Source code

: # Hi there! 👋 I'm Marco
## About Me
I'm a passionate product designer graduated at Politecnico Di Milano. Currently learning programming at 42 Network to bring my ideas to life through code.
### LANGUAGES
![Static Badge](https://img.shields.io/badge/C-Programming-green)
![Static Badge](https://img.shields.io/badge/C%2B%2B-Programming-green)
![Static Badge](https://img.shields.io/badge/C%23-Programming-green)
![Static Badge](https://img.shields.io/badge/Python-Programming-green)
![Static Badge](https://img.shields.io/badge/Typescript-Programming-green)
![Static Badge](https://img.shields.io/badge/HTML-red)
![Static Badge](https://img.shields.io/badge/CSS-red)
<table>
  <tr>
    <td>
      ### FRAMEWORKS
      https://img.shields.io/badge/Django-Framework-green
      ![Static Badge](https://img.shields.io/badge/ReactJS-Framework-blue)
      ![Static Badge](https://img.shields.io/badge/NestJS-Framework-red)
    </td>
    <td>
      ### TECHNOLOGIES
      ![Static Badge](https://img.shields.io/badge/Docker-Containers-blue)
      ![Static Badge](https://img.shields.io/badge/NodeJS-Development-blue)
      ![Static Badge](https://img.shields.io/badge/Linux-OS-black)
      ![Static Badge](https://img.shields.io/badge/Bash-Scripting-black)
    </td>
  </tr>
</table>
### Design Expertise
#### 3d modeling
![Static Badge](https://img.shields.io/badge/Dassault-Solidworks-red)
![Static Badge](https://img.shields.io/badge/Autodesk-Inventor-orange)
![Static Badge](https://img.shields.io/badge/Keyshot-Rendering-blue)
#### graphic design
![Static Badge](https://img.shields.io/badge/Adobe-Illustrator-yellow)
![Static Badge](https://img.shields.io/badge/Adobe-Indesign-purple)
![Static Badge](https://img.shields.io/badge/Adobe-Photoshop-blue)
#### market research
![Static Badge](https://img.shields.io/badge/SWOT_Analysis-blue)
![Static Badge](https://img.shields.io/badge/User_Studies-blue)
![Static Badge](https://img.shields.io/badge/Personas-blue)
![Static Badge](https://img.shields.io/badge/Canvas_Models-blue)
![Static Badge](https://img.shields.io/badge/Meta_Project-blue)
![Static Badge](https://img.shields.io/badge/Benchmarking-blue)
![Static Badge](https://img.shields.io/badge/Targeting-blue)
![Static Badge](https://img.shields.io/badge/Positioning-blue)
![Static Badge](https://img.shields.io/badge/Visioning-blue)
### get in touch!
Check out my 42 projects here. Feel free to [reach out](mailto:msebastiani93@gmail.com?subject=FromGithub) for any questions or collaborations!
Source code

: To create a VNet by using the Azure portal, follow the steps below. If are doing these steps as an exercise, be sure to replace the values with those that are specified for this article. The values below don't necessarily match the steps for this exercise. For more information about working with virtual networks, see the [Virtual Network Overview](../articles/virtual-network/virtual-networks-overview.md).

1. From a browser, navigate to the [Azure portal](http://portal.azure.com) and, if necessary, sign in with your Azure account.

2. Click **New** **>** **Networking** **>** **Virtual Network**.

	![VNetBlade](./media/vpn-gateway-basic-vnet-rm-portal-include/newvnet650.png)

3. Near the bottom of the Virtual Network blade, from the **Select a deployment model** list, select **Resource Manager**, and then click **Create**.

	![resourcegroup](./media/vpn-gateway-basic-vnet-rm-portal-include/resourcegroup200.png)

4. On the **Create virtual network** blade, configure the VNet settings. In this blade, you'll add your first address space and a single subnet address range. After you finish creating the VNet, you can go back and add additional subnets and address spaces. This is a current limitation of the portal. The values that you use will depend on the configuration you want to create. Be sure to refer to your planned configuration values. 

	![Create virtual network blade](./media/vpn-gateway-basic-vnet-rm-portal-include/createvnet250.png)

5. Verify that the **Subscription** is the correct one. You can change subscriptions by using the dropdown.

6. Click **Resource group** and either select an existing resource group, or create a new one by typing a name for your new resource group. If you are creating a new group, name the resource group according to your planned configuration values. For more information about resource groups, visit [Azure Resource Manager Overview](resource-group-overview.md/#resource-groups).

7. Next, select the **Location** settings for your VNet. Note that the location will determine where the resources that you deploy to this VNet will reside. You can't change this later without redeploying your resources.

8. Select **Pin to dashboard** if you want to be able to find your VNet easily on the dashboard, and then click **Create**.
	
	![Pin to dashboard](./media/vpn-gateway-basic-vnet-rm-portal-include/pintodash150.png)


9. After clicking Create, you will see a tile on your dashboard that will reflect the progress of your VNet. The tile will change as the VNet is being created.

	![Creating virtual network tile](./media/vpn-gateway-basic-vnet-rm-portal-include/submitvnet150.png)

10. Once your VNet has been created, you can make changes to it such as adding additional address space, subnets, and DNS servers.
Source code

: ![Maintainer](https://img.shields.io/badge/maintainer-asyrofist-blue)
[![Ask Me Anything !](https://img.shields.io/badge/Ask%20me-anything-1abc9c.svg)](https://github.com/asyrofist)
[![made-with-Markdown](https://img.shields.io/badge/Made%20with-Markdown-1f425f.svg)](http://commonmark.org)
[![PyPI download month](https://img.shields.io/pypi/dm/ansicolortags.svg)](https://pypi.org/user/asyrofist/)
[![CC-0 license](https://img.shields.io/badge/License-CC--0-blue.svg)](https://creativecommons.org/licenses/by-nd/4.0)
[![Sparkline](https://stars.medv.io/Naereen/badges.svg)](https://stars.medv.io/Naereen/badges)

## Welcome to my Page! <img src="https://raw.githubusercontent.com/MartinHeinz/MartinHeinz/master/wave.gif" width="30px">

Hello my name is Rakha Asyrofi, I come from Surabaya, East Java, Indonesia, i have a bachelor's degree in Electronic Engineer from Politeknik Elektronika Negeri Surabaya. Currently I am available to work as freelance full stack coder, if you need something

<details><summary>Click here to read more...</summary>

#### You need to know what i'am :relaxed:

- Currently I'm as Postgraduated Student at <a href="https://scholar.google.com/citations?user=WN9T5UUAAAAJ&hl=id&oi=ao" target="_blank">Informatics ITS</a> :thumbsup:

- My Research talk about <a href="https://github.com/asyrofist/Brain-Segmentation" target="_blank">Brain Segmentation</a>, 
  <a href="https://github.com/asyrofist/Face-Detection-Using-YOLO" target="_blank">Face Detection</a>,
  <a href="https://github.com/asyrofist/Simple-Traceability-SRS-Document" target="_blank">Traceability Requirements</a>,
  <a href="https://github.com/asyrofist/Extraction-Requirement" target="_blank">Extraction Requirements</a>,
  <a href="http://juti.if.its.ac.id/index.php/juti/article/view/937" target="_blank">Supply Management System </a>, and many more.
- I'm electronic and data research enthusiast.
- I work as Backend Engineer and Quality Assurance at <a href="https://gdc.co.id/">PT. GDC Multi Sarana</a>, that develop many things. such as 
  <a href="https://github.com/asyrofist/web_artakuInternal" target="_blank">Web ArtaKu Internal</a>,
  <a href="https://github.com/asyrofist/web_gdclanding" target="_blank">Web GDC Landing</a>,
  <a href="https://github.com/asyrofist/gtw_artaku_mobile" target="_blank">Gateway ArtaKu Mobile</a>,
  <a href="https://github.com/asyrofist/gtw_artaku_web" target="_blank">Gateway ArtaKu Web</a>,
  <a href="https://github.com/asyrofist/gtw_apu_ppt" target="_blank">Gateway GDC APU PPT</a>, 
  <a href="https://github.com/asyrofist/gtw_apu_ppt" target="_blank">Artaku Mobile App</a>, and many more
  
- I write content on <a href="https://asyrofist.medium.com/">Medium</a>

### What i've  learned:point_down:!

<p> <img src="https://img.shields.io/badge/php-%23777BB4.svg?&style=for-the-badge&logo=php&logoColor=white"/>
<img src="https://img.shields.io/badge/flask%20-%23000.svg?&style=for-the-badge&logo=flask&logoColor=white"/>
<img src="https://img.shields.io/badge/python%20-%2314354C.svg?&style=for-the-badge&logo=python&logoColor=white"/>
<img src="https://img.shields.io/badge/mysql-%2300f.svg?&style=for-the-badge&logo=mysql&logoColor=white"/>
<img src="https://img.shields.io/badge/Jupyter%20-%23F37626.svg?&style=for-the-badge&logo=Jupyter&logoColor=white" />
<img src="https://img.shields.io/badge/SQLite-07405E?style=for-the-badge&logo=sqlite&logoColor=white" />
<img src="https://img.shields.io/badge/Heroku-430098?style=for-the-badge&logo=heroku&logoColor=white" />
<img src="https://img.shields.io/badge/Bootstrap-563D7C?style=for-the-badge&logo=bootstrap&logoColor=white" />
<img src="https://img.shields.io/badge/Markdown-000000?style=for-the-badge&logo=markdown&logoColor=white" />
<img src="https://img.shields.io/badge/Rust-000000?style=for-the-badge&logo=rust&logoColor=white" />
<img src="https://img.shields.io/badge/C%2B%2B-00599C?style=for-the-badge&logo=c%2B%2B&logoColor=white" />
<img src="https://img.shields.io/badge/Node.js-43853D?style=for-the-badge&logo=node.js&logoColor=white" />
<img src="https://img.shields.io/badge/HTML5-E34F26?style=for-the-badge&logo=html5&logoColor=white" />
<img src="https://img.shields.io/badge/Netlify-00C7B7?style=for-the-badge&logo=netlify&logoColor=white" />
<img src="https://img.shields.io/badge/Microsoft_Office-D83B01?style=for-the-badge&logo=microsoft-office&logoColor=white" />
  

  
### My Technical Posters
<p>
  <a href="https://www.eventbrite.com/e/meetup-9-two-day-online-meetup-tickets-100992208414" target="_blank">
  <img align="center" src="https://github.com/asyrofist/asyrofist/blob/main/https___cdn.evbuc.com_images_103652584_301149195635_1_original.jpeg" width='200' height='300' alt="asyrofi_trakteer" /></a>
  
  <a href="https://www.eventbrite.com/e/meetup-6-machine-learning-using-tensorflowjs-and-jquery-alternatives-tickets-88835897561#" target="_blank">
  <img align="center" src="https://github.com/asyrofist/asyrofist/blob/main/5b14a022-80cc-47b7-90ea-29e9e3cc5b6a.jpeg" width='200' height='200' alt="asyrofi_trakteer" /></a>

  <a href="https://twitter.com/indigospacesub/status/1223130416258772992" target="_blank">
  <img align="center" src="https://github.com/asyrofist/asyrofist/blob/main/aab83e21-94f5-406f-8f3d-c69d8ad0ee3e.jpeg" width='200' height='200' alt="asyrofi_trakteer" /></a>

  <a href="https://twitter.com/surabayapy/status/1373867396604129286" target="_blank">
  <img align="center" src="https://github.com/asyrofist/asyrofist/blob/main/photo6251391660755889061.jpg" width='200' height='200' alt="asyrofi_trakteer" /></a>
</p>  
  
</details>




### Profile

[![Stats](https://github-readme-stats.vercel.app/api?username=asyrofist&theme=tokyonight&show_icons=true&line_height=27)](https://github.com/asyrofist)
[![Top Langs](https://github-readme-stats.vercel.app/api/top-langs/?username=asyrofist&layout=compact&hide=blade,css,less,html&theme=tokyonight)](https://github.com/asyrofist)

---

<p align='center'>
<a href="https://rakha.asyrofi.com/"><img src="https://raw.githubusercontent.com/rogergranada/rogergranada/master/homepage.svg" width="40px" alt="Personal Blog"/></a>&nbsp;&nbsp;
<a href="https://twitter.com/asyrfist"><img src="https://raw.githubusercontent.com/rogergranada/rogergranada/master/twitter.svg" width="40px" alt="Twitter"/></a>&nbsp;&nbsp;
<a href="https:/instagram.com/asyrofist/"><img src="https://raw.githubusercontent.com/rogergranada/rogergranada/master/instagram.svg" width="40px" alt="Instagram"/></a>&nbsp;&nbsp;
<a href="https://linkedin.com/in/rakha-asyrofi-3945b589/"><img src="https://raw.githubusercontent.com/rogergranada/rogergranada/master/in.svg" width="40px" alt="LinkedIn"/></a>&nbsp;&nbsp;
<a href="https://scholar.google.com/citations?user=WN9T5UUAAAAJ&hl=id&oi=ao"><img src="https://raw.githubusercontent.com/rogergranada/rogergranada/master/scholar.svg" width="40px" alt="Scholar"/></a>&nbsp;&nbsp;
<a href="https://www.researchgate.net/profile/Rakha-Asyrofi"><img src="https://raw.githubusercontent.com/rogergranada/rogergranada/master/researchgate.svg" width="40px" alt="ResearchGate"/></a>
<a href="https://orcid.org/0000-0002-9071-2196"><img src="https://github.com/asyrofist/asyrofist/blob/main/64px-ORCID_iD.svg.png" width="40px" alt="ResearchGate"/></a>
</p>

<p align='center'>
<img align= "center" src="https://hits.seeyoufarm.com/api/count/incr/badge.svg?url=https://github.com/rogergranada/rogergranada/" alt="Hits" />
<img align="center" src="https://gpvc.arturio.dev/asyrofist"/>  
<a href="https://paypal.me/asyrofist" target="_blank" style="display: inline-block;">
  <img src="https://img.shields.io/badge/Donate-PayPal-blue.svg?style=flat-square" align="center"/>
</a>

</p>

◆ ◆ ◆

Work instruction :: Copy exactly the opening line of the material, the line bearing "#### graphic design", and every line between them. Include nothing else.

Response ::
Source code

: # Hi there! 👋 I'm Marco
## About Me
I'm a passionate product designer graduated at Politecnico Di Milano. Currently learning programming at 42 Network to bring my ideas to life through code.
### LANGUAGES
![Static Badge](https://img.shields.io/badge/C-Programming-green)
![Static Badge](https://img.shields.io/badge/C%2B%2B-Programming-green)
![Static Badge](https://img.shields.io/badge/C%23-Programming-green)
![Static Badge](https://img.shields.io/badge/Python-Programming-green)
![Static Badge](https://img.shields.io/badge/Typescript-Programming-green)
![Static Badge](https://img.shields.io/badge/HTML-red)
![Static Badge](https://img.shields.io/badge/CSS-red)
<table>
  <tr>
    <td>
      ### FRAMEWORKS
      https://img.shields.io/badge/Django-Framework-green
      ![Static Badge](https://img.shields.io/badge/ReactJS-Framework-blue)
      ![Static Badge](https://img.shields.io/badge/NestJS-Framework-red)
    </td>
    <td>
      ### TECHNOLOGIES
      ![Static Badge](https://img.shields.io/badge/Docker-Containers-blue)
      ![Static Badge](https://img.shields.io/badge/NodeJS-Development-blue)
      ![Static Badge](https://img.shields.io/badge/Linux-OS-black)
      ![Static Badge](https://img.shields.io/badge/Bash-Scripting-black)
    </td>
  </tr>
</table>
### Design Expertise
#### 3d modeling
![Static Badge](https://img.shields.io/badge/Dassault-Solidworks-red)
![Static Badge](https://img.shields.io/badge/Autodesk-Inventor-orange)
![Static Badge](https://img.shields.io/badge/Keyshot-Rendering-blue)
#### graphic design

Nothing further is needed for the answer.